Adelaide law student who killed his mother wants to be free to pursue the bright future she wanted for him.

An Adelaide law student who killed his demanding mother has asked a judge to set him free so he can fulfil the high expectations and dreams she held for him.

“It may seem somewhat trite, but in effect Mrs Emma Mae Tian has actually died to get the future that she wants for her son,” Michael Hegarty – the lawyer acting for her 22-year-old son, Wei Li – told the Supreme Court today, the ABC reports.

“The death of Emma Mae Tian becomes somewhat senseless, and her efforts pointless, if Mr Li is punished continually and prevented from doing the very things that she wanted him to do that led to her death.”

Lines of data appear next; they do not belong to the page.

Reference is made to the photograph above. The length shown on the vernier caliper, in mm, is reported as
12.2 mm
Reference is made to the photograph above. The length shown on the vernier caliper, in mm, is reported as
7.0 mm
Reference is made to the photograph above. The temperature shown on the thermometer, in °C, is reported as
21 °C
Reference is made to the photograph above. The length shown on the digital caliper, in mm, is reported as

A jury this week found Li – who admitted to killing his 41-year-old mother at the family home in 2011, but said he was not guilty of murder because he was acting in self-defence – guilty of the lesser charge of manslaughter.

During the pre-sentence hearing, Mr Hegarty argued his client should receive a suspended sentence, so he could be released from jail and pursue the bright future his mother had desperately wanted for him.

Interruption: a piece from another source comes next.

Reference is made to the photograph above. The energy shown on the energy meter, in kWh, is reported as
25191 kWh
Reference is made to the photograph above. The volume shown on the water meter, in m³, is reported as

“The role that his mother played in her death is a significant feature… this is one of those cases where a suspended sentence could be considered,” he said, News Limited reports.

“He’s had to come to terms with the one person who has supported him in his life, who gave him the future he wants, the future he is striving for, being dead,” he told the court.


The lawyer said Li suffered years of domestic violence at the hands of his mother, who demanded he get the highest academic marks, speak multiple languages, play three instruments and work in the family’s furniture shop.

She had wanted him to study to become a lawyer or diplomat at the Australian National University and was disappointed when he was accepted into law at the University of Adelaide.

Li told the court on the fateful morning he killed his mother, he was practising martial arts instead of piano as his mother had wanted.

He said Ms Tian came at him and he feared for his life, so he fought back.

“A culmination of years of living in a dysfunctional family, he finally explodes and then a short, short mistake, and she dies,” Mr Hegarty said.

The court heard she had more than 50 injuries to her body and was strangled by either her son’s hands or a cord.

Li told the jury he never wanted to hurt his mother, whom he loved, and had limited memories from around the time of the incident.

But police discovered he had searched on his computer methods for killing someone and the terms ‘avoid police’ and ‘track mobile’.

After killing his mother, Li fled to China and lived with his father – who supported him in court – until he was deported three years later.

Supreme Court Justice Trish Kelly said the jury’s verdict indicated they thought the issue of provocation was relevant to the case, despite the fact it was not relied upon in Li’s defence.

She said his sentence would likely be at the upper end of the scale for manslaughter, which carries a range of sentences – from suspended fail terms to life imprisonment – unlike murder, which carries a minimum term of 20 years’ jail.

Li will be sentenced at a later date.